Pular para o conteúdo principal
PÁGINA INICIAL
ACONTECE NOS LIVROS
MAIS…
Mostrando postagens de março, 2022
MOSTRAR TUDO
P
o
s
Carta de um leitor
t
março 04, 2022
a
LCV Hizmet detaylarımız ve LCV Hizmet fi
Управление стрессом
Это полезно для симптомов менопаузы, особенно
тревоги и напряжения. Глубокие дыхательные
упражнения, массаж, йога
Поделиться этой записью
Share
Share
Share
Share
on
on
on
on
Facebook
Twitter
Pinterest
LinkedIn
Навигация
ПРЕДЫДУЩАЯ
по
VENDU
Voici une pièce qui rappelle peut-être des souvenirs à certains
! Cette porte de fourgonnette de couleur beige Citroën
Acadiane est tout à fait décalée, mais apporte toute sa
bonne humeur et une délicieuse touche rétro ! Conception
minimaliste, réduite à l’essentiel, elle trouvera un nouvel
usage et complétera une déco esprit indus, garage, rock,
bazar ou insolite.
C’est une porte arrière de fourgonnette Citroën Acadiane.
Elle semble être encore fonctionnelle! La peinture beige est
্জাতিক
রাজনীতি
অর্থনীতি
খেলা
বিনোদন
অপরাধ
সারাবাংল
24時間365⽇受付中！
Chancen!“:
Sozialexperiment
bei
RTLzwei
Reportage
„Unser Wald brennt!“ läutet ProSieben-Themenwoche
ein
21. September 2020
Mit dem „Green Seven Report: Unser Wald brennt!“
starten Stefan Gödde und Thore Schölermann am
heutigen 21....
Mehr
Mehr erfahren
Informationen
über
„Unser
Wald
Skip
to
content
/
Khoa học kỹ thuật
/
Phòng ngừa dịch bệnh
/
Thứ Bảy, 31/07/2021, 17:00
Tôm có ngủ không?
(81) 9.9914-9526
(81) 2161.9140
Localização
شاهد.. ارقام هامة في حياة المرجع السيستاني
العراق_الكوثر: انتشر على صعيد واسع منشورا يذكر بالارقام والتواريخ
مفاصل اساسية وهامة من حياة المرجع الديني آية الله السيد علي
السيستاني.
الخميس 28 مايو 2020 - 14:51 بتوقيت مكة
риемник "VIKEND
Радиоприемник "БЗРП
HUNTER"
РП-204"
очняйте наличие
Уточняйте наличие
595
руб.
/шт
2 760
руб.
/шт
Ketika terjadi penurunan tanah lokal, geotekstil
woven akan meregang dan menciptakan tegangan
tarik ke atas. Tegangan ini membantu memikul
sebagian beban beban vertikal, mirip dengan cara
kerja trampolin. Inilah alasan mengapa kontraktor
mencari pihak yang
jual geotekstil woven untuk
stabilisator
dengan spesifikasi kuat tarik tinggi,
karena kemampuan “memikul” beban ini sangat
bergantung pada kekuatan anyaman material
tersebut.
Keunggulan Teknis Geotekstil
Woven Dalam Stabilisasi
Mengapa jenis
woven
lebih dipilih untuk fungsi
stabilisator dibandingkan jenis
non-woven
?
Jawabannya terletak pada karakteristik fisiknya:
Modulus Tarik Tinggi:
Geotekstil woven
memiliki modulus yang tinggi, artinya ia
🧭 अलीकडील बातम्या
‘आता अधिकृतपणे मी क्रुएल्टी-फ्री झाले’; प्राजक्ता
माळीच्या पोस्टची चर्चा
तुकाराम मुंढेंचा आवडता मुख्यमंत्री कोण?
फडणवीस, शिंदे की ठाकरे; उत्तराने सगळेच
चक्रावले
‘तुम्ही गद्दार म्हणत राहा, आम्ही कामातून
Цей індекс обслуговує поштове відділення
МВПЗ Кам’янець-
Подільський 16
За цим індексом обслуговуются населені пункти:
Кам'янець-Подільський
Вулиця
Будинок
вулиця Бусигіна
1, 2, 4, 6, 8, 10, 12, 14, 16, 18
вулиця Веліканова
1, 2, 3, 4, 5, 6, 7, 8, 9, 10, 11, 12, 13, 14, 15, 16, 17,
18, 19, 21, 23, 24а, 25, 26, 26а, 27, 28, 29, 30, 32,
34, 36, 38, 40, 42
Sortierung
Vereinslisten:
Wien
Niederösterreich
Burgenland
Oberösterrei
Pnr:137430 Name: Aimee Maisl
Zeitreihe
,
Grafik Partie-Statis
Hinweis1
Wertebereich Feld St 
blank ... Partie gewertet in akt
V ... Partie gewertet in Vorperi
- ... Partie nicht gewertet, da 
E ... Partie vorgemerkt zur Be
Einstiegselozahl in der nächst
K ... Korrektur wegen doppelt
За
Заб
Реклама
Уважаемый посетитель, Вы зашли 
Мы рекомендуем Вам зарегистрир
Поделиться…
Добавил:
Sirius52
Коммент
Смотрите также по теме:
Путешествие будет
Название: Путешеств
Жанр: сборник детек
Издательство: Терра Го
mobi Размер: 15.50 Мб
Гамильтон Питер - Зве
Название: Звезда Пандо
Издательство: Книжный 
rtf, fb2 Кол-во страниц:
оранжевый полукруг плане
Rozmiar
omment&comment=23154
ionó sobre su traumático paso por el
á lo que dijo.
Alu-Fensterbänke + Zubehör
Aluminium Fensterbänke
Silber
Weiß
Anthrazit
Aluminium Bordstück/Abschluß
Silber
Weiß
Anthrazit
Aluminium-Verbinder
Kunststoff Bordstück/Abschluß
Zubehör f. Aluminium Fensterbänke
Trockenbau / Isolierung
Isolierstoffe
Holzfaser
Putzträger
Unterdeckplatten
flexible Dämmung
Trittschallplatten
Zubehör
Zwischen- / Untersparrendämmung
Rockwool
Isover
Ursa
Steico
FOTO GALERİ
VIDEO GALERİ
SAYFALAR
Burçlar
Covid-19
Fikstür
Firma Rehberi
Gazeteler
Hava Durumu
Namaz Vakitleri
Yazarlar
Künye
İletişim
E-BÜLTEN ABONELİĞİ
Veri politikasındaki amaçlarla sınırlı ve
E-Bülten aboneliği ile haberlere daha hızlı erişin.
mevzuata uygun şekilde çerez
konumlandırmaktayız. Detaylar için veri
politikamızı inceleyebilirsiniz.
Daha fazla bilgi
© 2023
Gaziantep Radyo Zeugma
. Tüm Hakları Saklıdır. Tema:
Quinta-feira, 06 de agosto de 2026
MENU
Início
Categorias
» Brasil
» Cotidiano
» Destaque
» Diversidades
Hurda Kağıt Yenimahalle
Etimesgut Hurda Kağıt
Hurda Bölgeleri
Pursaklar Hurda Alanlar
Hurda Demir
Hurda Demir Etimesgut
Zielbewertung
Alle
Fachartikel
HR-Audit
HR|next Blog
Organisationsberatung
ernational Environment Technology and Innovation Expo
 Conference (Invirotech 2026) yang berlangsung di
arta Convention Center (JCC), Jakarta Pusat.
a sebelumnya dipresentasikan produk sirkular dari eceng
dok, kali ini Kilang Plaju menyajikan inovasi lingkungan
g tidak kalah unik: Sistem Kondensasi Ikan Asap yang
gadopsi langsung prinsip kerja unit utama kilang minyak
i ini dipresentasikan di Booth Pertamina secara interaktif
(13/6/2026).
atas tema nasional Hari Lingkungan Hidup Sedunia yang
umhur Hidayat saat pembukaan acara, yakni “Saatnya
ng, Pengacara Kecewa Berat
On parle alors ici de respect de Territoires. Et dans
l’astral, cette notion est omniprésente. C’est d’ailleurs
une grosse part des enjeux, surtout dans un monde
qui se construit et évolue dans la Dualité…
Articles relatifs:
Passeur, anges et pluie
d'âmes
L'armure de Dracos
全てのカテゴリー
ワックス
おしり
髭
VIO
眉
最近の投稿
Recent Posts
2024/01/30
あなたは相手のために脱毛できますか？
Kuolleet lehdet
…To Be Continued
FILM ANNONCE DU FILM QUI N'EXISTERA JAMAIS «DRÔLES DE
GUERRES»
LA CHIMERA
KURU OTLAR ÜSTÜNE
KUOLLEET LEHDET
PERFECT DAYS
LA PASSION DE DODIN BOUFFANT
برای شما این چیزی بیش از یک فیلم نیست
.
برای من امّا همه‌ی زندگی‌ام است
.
--------------------------------
What needs to be done – Scan the records above and report every line with the string "dans".

Your response –
On parle alors ici de respect de Territoires. Et dans
une grosse part des enjeux, surtout dans un monde
qui se construit et évolue dans la Dualité…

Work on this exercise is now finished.